30 Mar 2023 Isabelle Dumé
artist’s representation of the ultracompact X-ray free-electron laser
Plasma-X-FEL: artist’s representation of the ultracompact X-ray free-electron laser. (Courtesy: University of Strathclyde/Science Communication Lab)

X-ray free-electron lasers (XFELs) are used to create extreme matter conditions, enabling fundamental research in areas such as materials science, hot-dense-matter research and drug development. Currently, such lasers are behemoths, requiring kilometre-scale set-ups costing billions. Researchers at Strathclyde University in the UK have now put forward a new blueprint for a miniaturized XFEL based on a plasma wakefield accelerator (PWFA). The device, which would be just a few metres in size, could herald the advent of next-generation ultracompact XFELs, they say.

“FELs contain a relativistic electron beam swinging on a sinusoidal path inside an ‘undulator’ with an alternating magnetic field,” explains lead researcher Fahim Habib. “As a result of the wiggling motion, the electron beam emits bursts of photons and a positive feedback effect structures the electron beam into micro-bunches at the radiation wavelength.”

The result of this bunching is that the radiation power grows exponentially along the undulator and becomes highly coherent. However, this self-organizing effect can only occur if the electron beam is of a high quality at relativistic energies. Such high beam quality is achieved today using linear accelerators (linacs), which make the XFELs kilometres long.

Plasma-based accelerators

Plasma-based accelerators could produce such multi-gigaelectronvolt (GeV) beams on much shorter distances, of just centimetres, with beam qualities approaching those required for XFELs.

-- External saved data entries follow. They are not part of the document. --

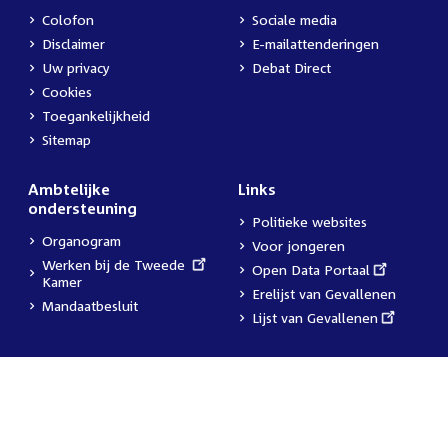
Colofon
Sociale media
Disclaimer
E-mailattenderingen
Uw privacy
Debat Direct
Cookies
Toegankelijkheid
Sitemap
Ambtelijke
Links
ondersteuning
Politieke websites
Organogram
Voor jongeren
External
Werken bij de Tweede
External
Open Data Portaal
link:
Kamer
link:
Erelijst van Gevallenen
Mandaatbesluit
External
Lijst van Gevallenen
link: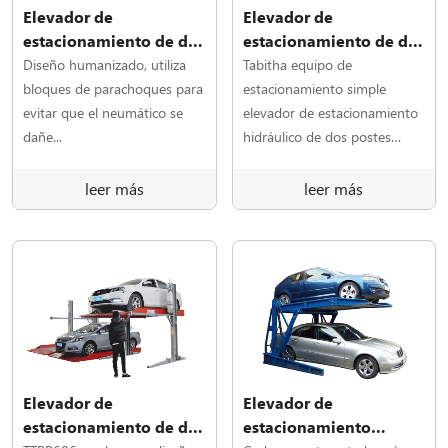
Elevador de
Elevador de
estacionamiento de dos
estacionamiento de dos
columnas TTPP607 con
postes TTPP606L (lujo)
Diseño humanizado, utiliza
Tabitha equipo de
un solo cilindro
bloques de parachoques para
estacionamiento simple
evitar que el neumático se
elevador de estacionamiento
dañe...
hidráulico de dos postes
606L
leer más
leer más
Elevador de
Elevador de
estacionamiento de dos
estacionamiento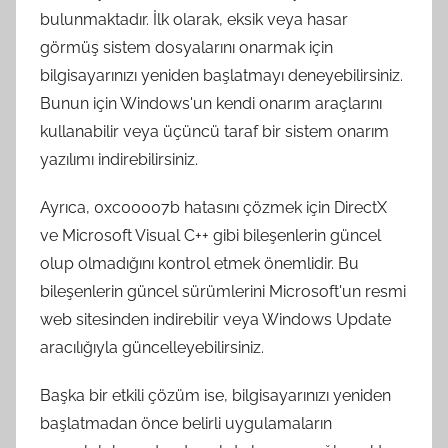
bulunmaktadır. İlk olarak, eksik veya hasar
görmüş sistem dosyalarını onarmak için
bilgisayarınızı yeniden başlatmayı deneyebilirsiniz.
Bunun için Windows'un kendi onarım araçlarını
kullanabilir veya üçüncü taraf bir sistem onarım
yazılımı indirebilirsiniz.
Ayrıca, 0xc00007b hatasını çözmek için DirectX
ve Microsoft Visual C++ gibi bileşenlerin güncel
olup olmadığını kontrol etmek önemlidir. Bu
bileşenlerin güncel sürümlerini Microsoft'un resmi
web sitesinden indirebilir veya Windows Update
aracılığıyla güncelleyebilirsiniz.
Başka bir etkili çözüm ise, bilgisayarınızı yeniden
başlatmadan önce belirli uygulamaların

Habib and colleagues have now shown that electron beams from plasma photocathodes may be much brighter than those produced in linacs and can be produced in a PWFA.

Wakefield accelerators operate by firing a dense beam of charged particles like electrons into a stationary plasma (essentially a gas of ionized particles). The electron beam separates negative charges (electrons) from the stationary background ions in the target creating a short trailing plasma wave. The electric field associated with this plasma wave accelerates charged particles that trail in its wake, which is where the term wakefield comes from. If a trailing bunch of charged particles is timed properly, it can surf this wave and be accelerated steeply – to kinetic energies of GeV over distances of just few centimetres. Yet, the beam quality is far from that required for XFELs

The advanced PWFA developed by Habib and colleagues is equipped with a novel electron injection method called a plasma photocathode (aka the “Trojan horse”) and can produce electron beams 100,000 times brighter than those in linacs thanks to the beams’ low momentum spread distribution.

Entire system is just a few metres in size

In their work, which is detailed in Nature Communications, the researchers studied how to extract, transport, isolate and inject the ultrahigh-brightness electron beams from the plasma photocathode PWFA into an undulator without charge and quality loss. “Focused into an undulator, the ultrahigh-quality electron beam produces powerful coherent photon pulses at Angstrom wavelengths on the fly with a pulse duration at the attosecond level,” explains Habib. “The fascinating part is that the entire system is just a few metres in size compared with state-of-the-art kilometre-size XFEL machines.”

“While there is much work ahead, our results are the first milestones towards the next-generation ultracompact XFELs. Our vision is to advance this technology to a standard tool for university-level labs or even hospitals,” Habib tells Physics World.

“The first experimental evidence for plasma photocathode injection in PWFA was obtained in our Trojan horse collaboration at our strategic partner Stanford’s SLAC FACET facility,” adds team leader Bernhard Hidding. “Now, with our programme at the successor facility, SLAC FACET-II, we aim to exploit the true potential of the scheme in terms of beam quality and stability.”